**WHAT YOU SHOULD DO**
State how many lines in the data below contain the string "number", counting only matches with the same capitalization. Reply with the count alone.
— Start STORED DATA —
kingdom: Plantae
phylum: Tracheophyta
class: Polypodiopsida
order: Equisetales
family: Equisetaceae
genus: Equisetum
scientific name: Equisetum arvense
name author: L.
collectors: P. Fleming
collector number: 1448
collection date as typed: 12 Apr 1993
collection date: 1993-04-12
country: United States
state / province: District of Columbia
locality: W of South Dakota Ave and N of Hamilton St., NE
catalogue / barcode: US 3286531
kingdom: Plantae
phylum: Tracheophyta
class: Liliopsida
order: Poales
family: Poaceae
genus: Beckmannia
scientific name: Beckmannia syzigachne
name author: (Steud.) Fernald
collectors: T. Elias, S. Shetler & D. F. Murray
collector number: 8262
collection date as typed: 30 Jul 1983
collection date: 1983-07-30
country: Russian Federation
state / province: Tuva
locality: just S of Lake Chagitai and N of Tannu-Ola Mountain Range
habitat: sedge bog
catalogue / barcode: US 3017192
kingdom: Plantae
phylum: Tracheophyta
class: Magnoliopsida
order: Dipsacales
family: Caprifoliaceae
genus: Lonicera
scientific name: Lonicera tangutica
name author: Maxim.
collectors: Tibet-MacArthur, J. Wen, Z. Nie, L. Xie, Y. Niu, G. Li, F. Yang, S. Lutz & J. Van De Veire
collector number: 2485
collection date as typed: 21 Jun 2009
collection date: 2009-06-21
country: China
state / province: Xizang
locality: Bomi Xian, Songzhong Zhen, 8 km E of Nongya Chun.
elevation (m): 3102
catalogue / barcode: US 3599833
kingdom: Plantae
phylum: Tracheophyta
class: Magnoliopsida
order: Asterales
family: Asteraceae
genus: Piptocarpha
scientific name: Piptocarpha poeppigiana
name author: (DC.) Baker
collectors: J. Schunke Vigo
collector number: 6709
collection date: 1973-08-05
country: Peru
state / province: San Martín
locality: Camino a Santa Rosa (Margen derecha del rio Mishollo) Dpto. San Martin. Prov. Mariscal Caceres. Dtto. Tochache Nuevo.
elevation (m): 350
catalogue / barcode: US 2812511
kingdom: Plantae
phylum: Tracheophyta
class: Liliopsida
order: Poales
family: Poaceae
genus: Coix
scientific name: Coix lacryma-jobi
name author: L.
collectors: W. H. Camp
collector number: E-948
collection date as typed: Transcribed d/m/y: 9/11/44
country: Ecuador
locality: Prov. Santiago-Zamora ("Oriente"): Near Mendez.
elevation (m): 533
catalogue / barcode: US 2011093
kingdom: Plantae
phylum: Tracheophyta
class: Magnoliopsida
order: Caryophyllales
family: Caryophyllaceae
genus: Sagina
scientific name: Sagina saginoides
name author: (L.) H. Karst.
— End STORED DATA —
**OUTPUT OF THE TASK**
5